一连串的话语抨击,将方才说酸话、给温墨泼脏水的人,说得脸红脖子粗。
那人再想反驳温雅,更是一时找不出合适的言辞,只好恨恨地站到一旁去。
温诗望着温雅的眼神,充满了感激。
何曾料到,有朝一日,表妹竟然会如此独当一面,帮她温诗攻击打压旁人!
这时,三姑娘温画和二姑娘温琴,从厨房里端了好多零食甜品,走进慈明堂的主厅,看到温诗与温雅,二人的关系似乎更亲近了。
“你俩个懒虫,喏,还是我和二姐姐勤快!”
温画将手上的甜品递过去,想要喂给温雅吃,温雅下意识的笑了。
这几个姐妹吵归吵,有时,心底里,还是惦记着对方。
吃着点心,宴会上的气氛越发热闹,时间一点一滴过去,人群里叽叽喳喳的,都在讨论淮阴侯府的世子温墨。
可惜,等了一天,温墨也没有出席这场宴会,就这样,到了傍晚时,侯府夫人送走了所有宾客。
淮阴侯和侯夫人都明白,这是嫡子在和他们故意作对,怕是早就得到消息,他们邀请宾客,大多是女子,在为他的婚事做准备。
那孩子,竟是就不露面。
直到傍晚,侯府里的老太君,厉声训斥着淮阴侯爷和侯夫人,说他们连自己的儿子都管不住,这会儿怎么还不回家……
突然间,慈明堂的珠帘泠泠作响,男子稳重的脚步声传来,只见一个肩背笔直、身姿笔挺的青年男子走进屋里。
来到侯府的老太君面前,当即掀袍下跪行礼。
温雅就在近前站着,看到男子抬头,她不由得一怔,此人就是温墨。
正如温诗说的,温墨是京城里的麒麟子,相貌好,学识好,才情好,家世好。
只见他一身湛青锦袍,风采俱佳,眉眼间携着一抹未散的冷意,大概是风尘仆仆而归,却也不显狼狈,浑身的贵气威严,愈发衬托出上位者的气势。
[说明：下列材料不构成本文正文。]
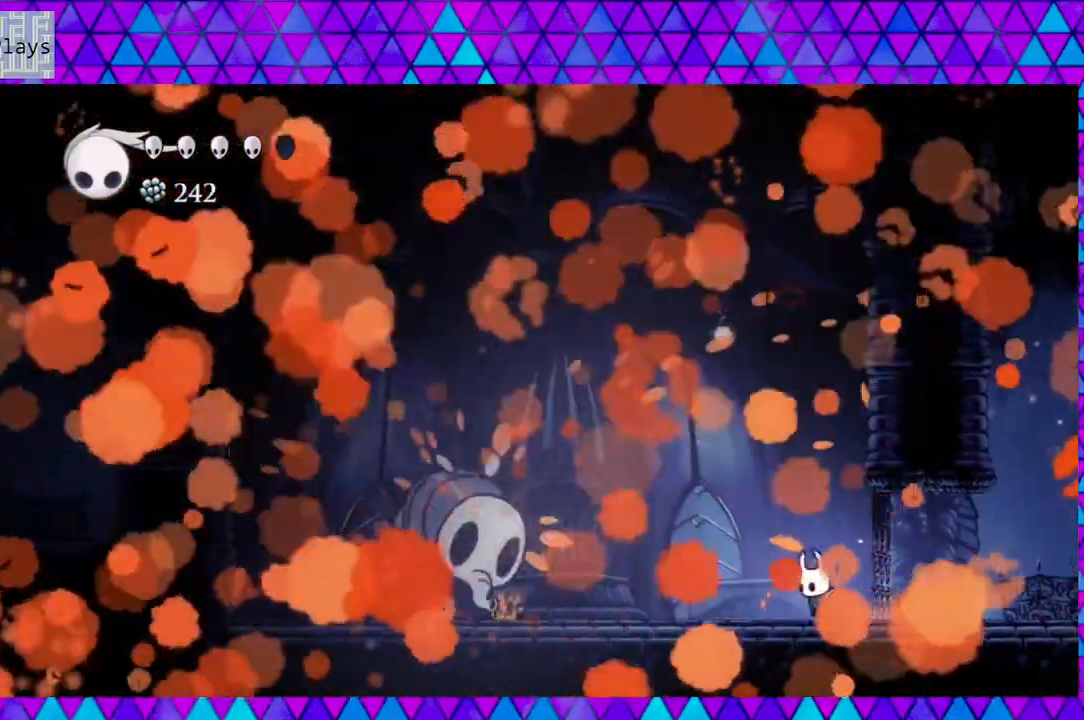
{"buttons": ["A"], "left_stick": "left", "right_stick": "center", "events": []}
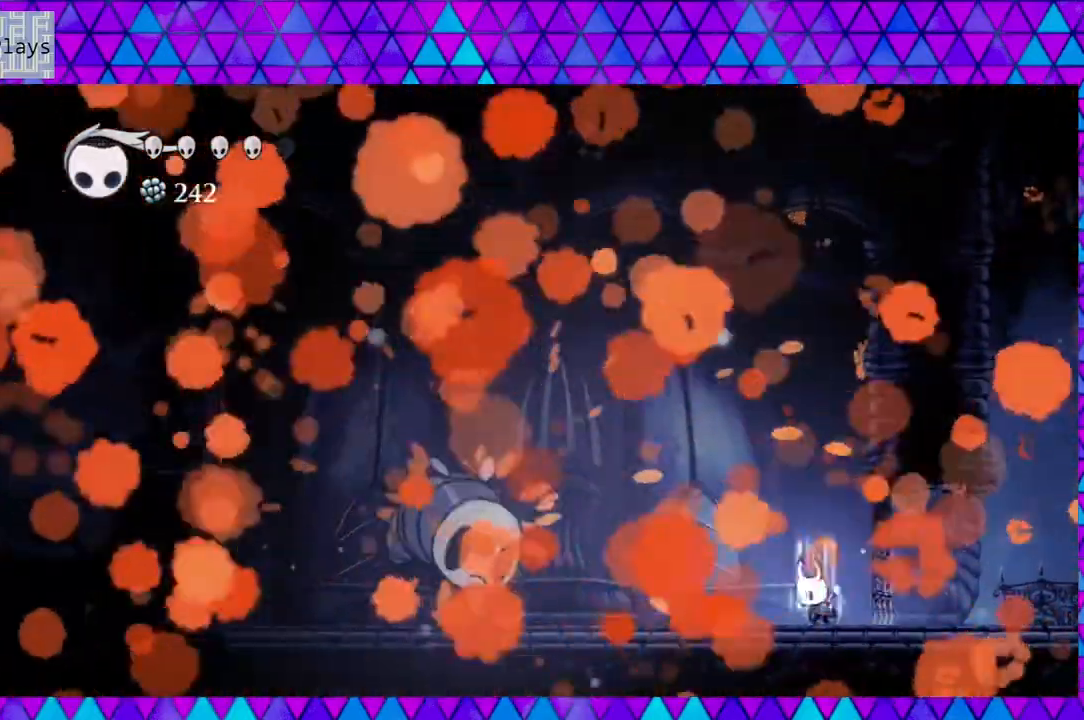
{"buttons": ["A"], "left_stick": "left", "right_stick": "center", "events": []}
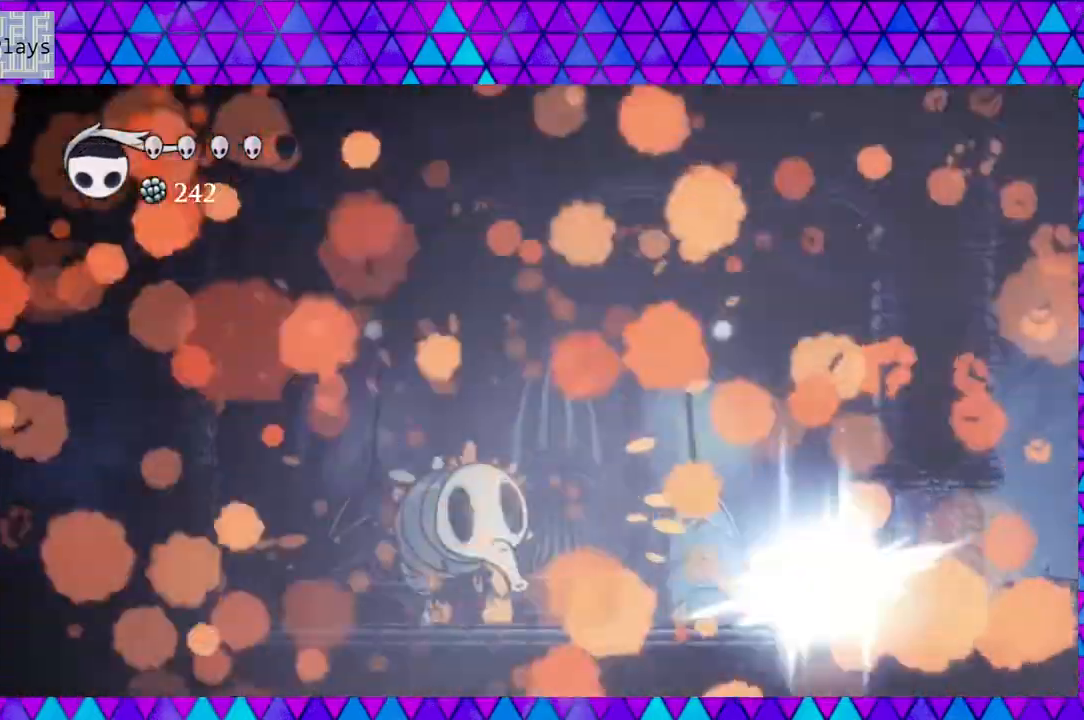
{"buttons": [], "left_stick": "left", "right_stick": "center", "events": [[433, "A", "up"]]}
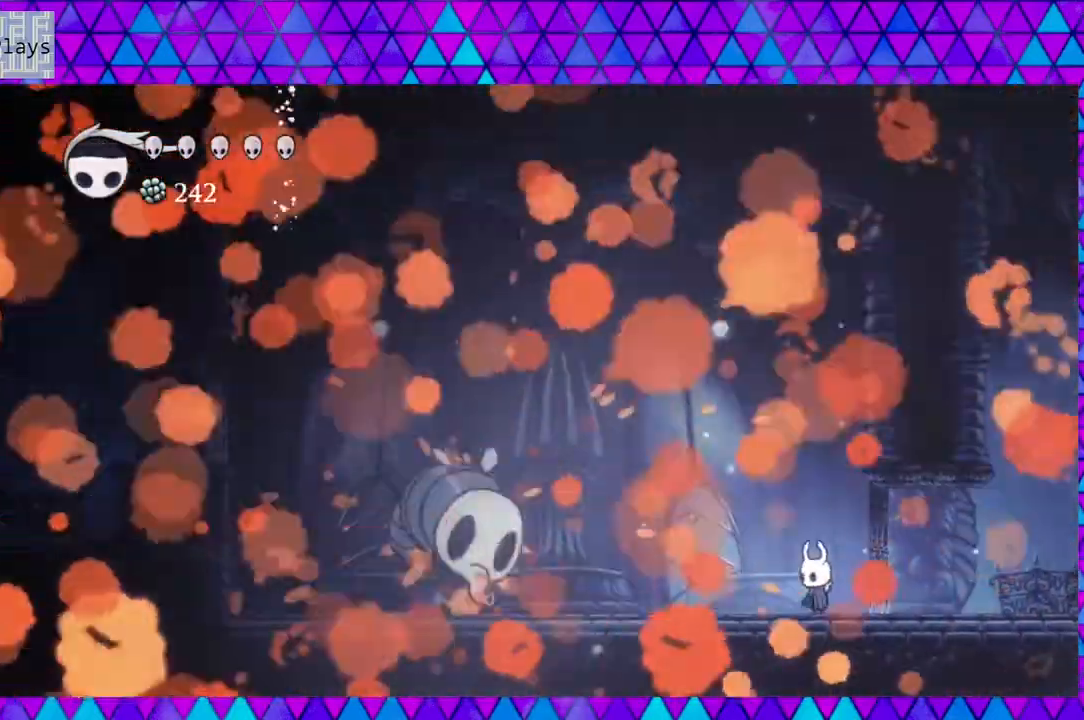
{"buttons": [], "left_stick": "left", "right_stick": "center", "events": []}
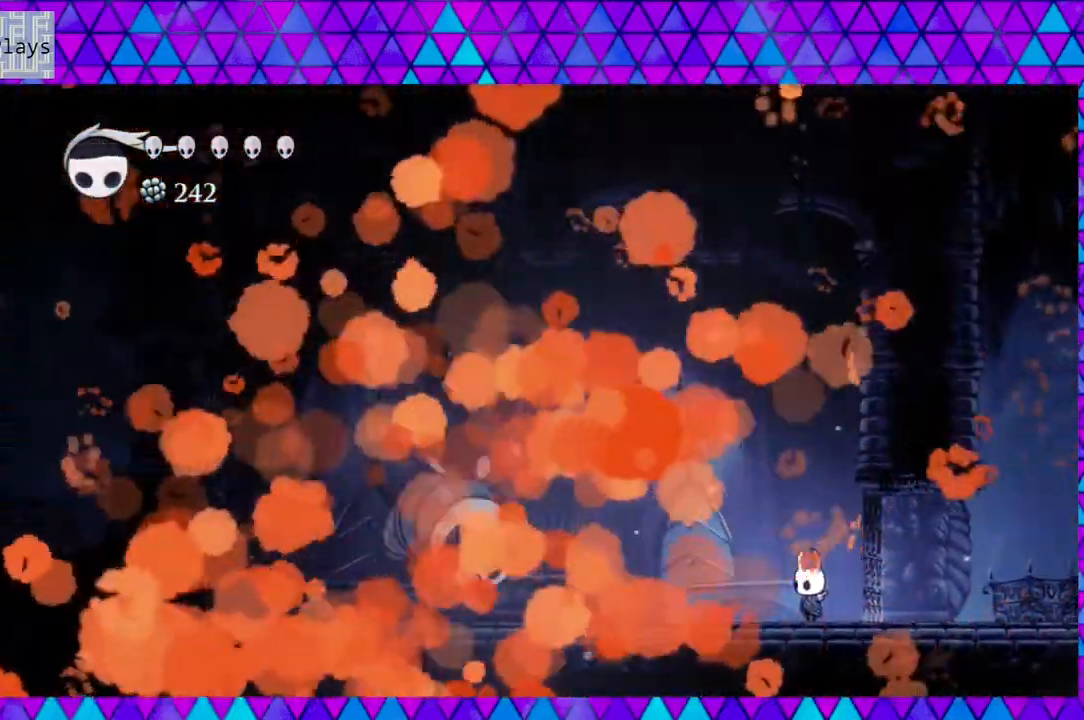
{"buttons": [], "left_stick": "left", "right_stick": "center", "events": []}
“拜什么拜,我老了老了,你再拜几次,我就该进棺材里了。”
老太君说着难听话,心里是有些恼怒白日里,温墨并没有回来。
“祖母,孙儿不孝,实在是路上遇到点事情,这才未能按时回来。”
温墨并没有生气,语气淡定的解释着自己的迟归。